We decided to be proactive in taking care of the smell instead of just sitting idly by and letting the fumes take over. At one of the stops we bought air freshener. It ran out pretty fast. It seemed like a good idea to exorcise the demons that were trapped in the lavatory. The crucifix was made out of air freshener.



After the air freshener was used up, another idea came up. It proved to be the idea that contained the smell enough for us to make it back to Salt Lake. All in all...good weekend!



Thursday, November 02, 2006

Weekend

Well, I have to wake up in about 6 hours to ride on a charter bus for 9 hours with 40 youth tomorrow. I can't wait. Actually, I am looking forward to it.

Everyone should check out the one campaign to make poverty history. You can just click on the banner in the upper right hand of this page. Good cause.

I hope everyone has a great weekend!

Wednesday, November 01, 2006

Because you all asked so nicely...

Fry Sauce is a sauce that people here in Utah use to dip their fries in. Since I'm sure you all figured out that much, I guess I will go into more detail.

My first encounter with fry sauce came during my first day of work here at Crossroads. The Executive Director here at Crossroads took me to the Greek restaurant down the street. I ordered my gyro combo with fries and answered the expected questions. "White Sauce or Red Sauce (for the gyro?)" "Fries or Rice?" I nailed these first two questions and was feeling quite confident in my food ordering abilities. Then, I was totally unprepared for the next question. "Do you like fry sauce?" I asked for a repeat. "Do you like fry sauce?" Since the girl taking my order was Greek, it was less a question of if I actually liked it and more of a question of if I wanted it. Thinking that fry sauce was her cute little international way of asking if I wanted ketchup, I answered "Yes."

When the food came I discovered that fry sauce was not, in fact, her cute little international word for ketchup, but it was a creamy sauce for dipping fries. It was tasty, but I was in no way prepared to give up ketchup for this foreign substance. I have had 23 good years with ketchup. The relationship was too important.

I have since found out that fry sauce consists of two parts mayonnaise, one part ketchup, and spices. Different restaurants use different things. A Utah chain, Crown Burgers, adds pickles and makes their fry sauce almost looks like thousand island dressing - but tastes very different. Almost every restaurant in SLC carries fry sauce, my favorite fry sauce coming from the Greek Restuarant where I was first introduced to the heavenly blend of condiments. I go there about once a week...not only for the fry sauce, but that is a big part of why I go sometimes. I don't always get fries, sometimes opting for the tasty rice...their gyro meat is way good.

I hear that fry sauce is kind of a Utah thing, with it not being found much outside of the state. That saddens me. You can buy it in grocery stores. When I bought a bottle, there were two brands. One that I have seen at every grocery store and is popular...even mentioned on the wikipedia posting of fry sauce. It's called "Some Dude's Fry Sauce." The second kind fo fry sauce was a weird brand that I hadn't seen before and haven't seen since. It was on clearance so I bought it, being about half the price. It sucks and I'm stuck with it for now. Oh well. I know to get the "name brand" fry sauce from now on.

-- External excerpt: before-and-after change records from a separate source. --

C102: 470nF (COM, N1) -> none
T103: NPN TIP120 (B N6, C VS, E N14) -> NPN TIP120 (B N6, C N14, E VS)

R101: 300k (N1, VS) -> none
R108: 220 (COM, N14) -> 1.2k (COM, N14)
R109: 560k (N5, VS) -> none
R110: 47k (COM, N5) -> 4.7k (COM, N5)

As you might can tell I have made the switch, though with some pain and struggle, from ketchup to fry sauce with my fries. It is delicious, and as I said in my previous post, I am very much dreading leaving it behind already. Though I will cherish the time I have with it. And I will probably flirt with the Greek girl who works at my Greek restaurant to extract the recipe of their sauce. It's bien (that's spanish for "good"). I bet you didn't even know I spoke espanol(that's spanish for "spanish").